Jetpack Version: 4.5.1
Board : NVIDIA Jetson AGX Xavier
TensorRT Version: 7.1.3
GPU Type: Volta 512 CUDA Cores, 64 Tensor Cores
Nvidia Driver Version:
CUDA Version: 10.2
CUDNN Version: 8.0

If i truly understand, TensorRT chooses between CUDA cores and Tensor cores first and then, TRT chooses one of CUDA kernels or Tensor Core kernels which had the less latency, so my questions are

  1. Do hcudnn (CUDA core) and h884cudnn (Tensor core) are kernels with HMMA (half-precision matrix multiply and accumulate) machine instructions ?

  2. Do icudnn (CUDA core) and i8816cudnn (Tensor core) are kernels with IMMA (integer-precision matrix multiply and accumulate) machine instructions ?

  3. scudnn string means using CUDA core or Tensor core and what type of machine instruction it uses HMMA or IMMA?

  4. Is there any NVIDIA Documentation about the different kernels ? because i couldn’t find the meaning of this string volta_scudnn_128x128_relu_medium_nn_v1 like nn neither of this string volta_scudnn_winograd_128x128_ldg1_ldg4_relu_tile148t_nt_v1 like nt ?

» **Data records**
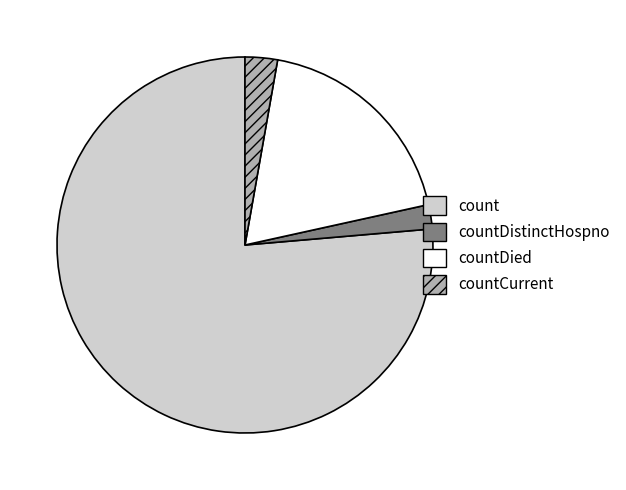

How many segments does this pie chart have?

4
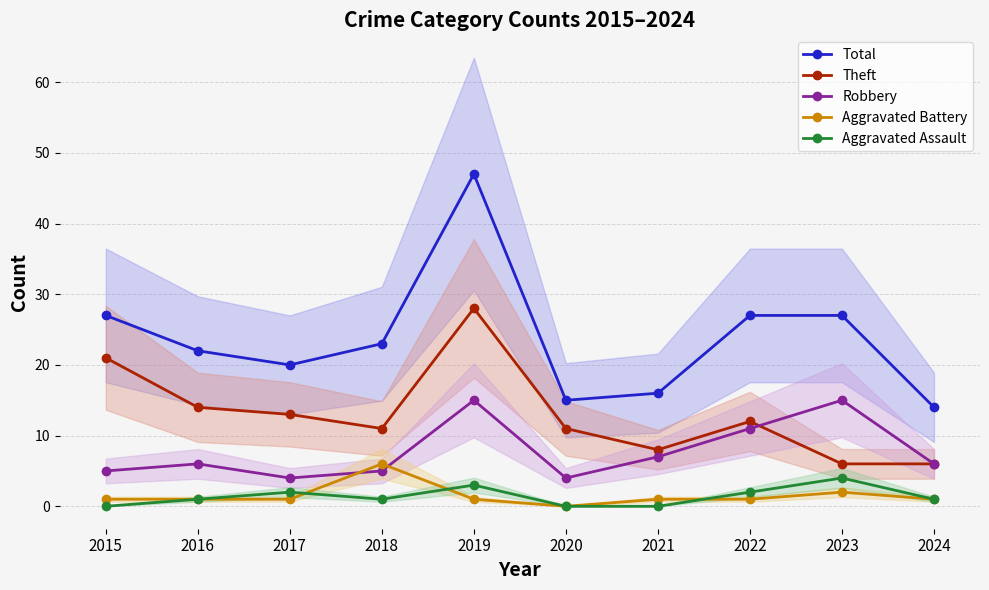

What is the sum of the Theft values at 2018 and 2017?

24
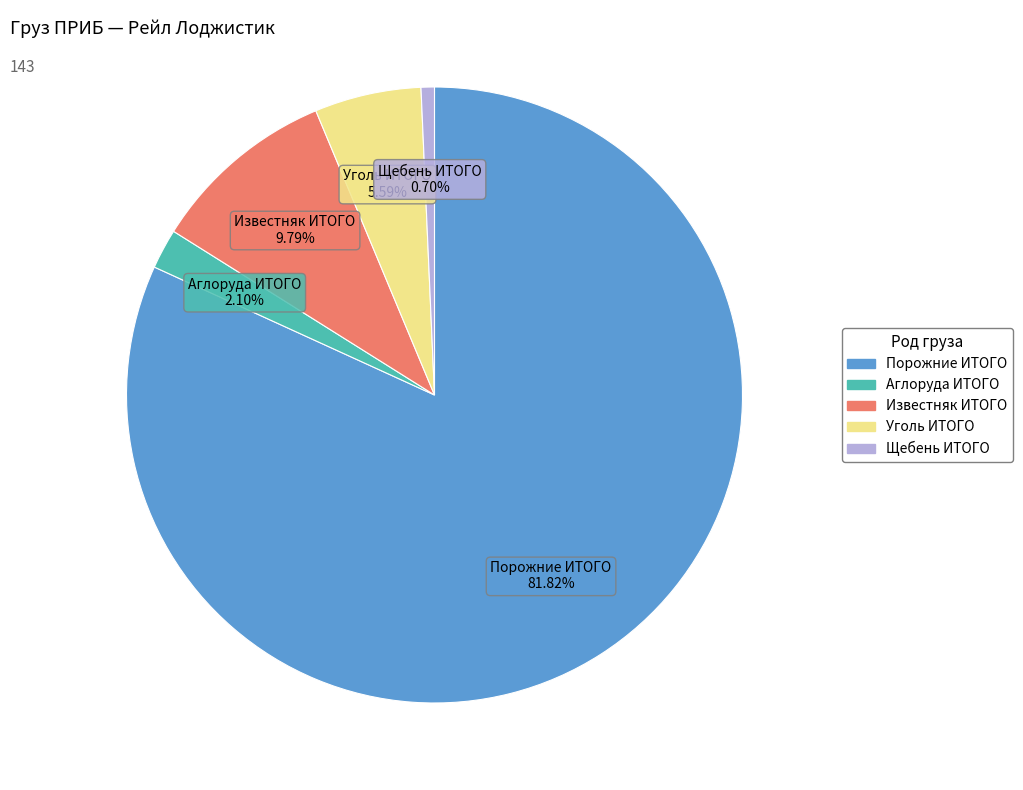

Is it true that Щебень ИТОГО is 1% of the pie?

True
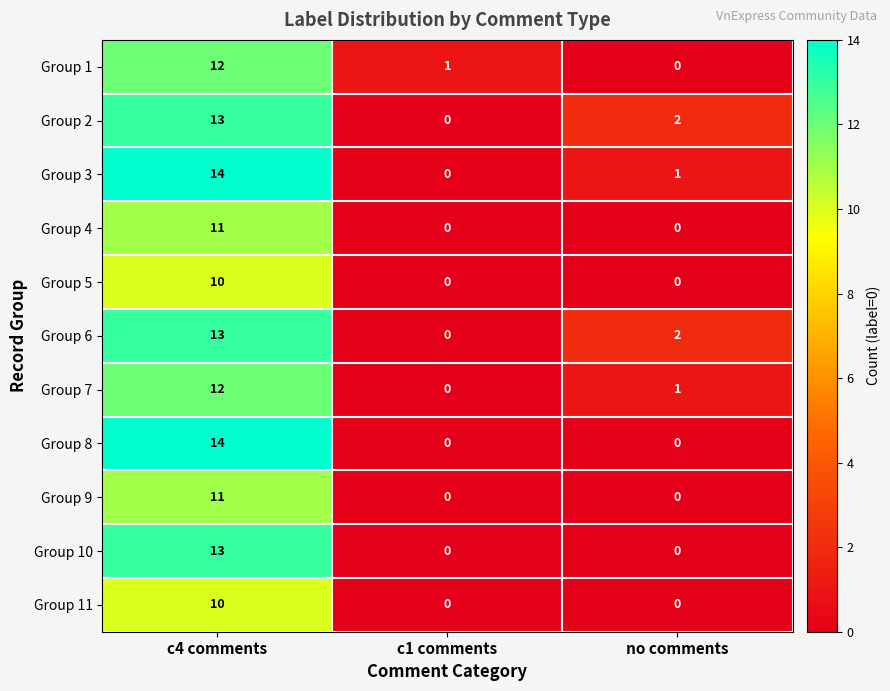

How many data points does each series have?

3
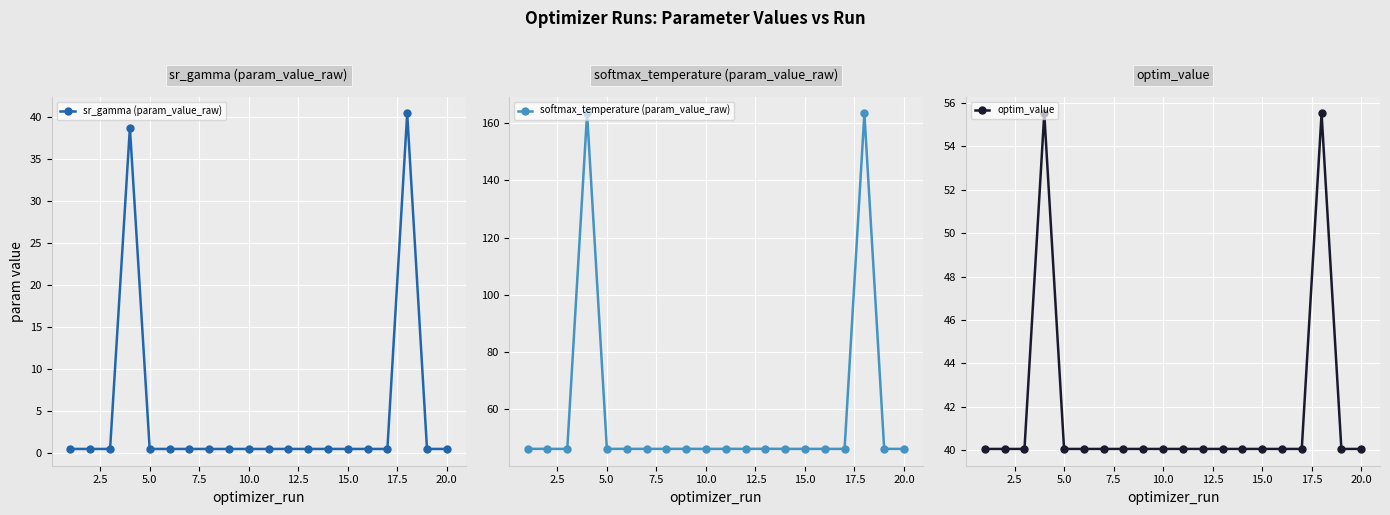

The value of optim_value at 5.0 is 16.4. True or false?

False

* * *

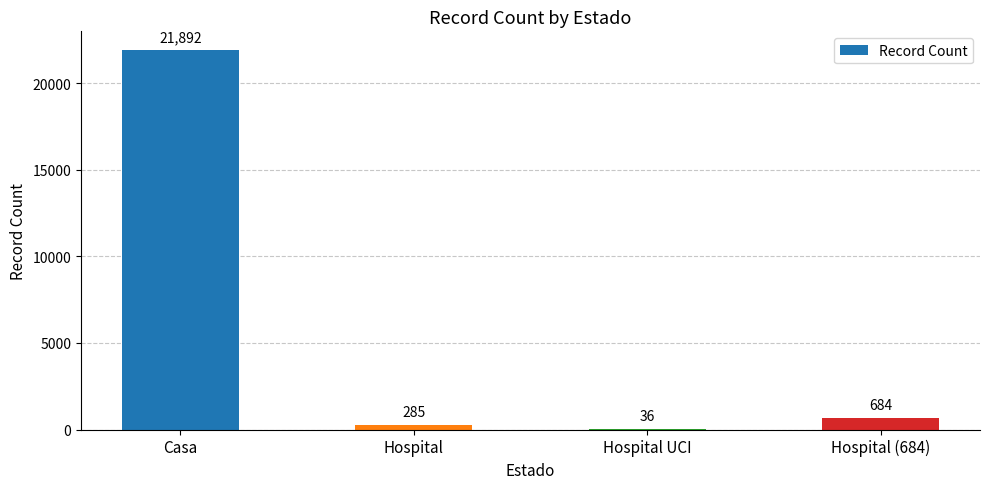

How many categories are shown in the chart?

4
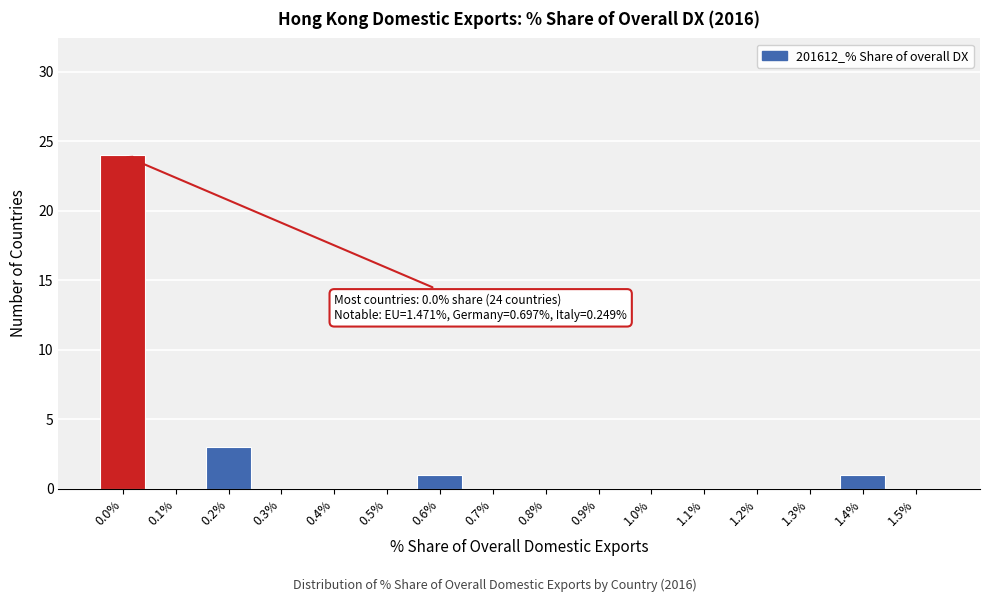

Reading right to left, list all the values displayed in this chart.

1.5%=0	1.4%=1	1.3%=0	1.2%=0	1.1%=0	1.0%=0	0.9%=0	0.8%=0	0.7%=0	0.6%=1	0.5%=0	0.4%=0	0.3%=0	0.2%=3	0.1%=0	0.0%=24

==

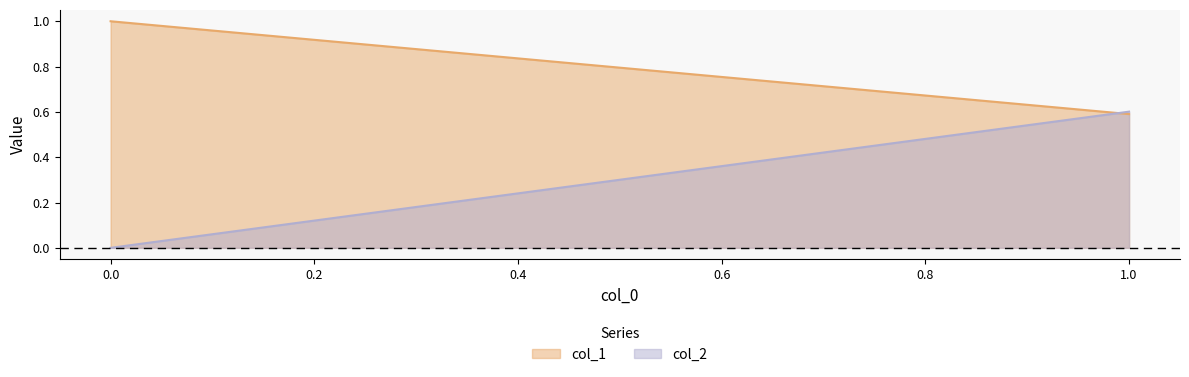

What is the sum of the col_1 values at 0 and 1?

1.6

» **Activity A**
Copy the lines of the records from the one containing "How many data points does each series have?" through the one containing "The value of", leaving out the picture placeholders.
» **Activity B**
Continue the forum post about TensorRT kernels on the Jetson AGX Xavier from the point where it stops.
The forum post and the records come from unrelated sources.

» **Expected answer A**
How many data points does each series have?

3

The value of optim_value at 5.0 is 16.4. True or false?

» **Expected answer B**
Thanks

Hi @chakibdace,

We don’t have documentation for this. Please let us know the purpose of knowing this.
h884 = HMMA = FP16 TensorCore
i8816 = IMMA = INT8 TensorCore
hcudnn = FP16 normal CUDA kernel (without TensorCore)
icudnn = INT8 normal CUDA kernel (without TensorCore)
scudnn = FP32 normal CUDA kernel (without TensorCore)

Thank you.

Hi @spolisetty,

Thanks for your answer, the purpose is to know if TensorRT use cuDNN to build TRT Engine, because in TensorRT documentation, it’s not mentionned that TensorRT use the cuDNN library and when i used Logs when i run the inference with TensorRT i got a lot of kenels which include cuDNN name and that confused me.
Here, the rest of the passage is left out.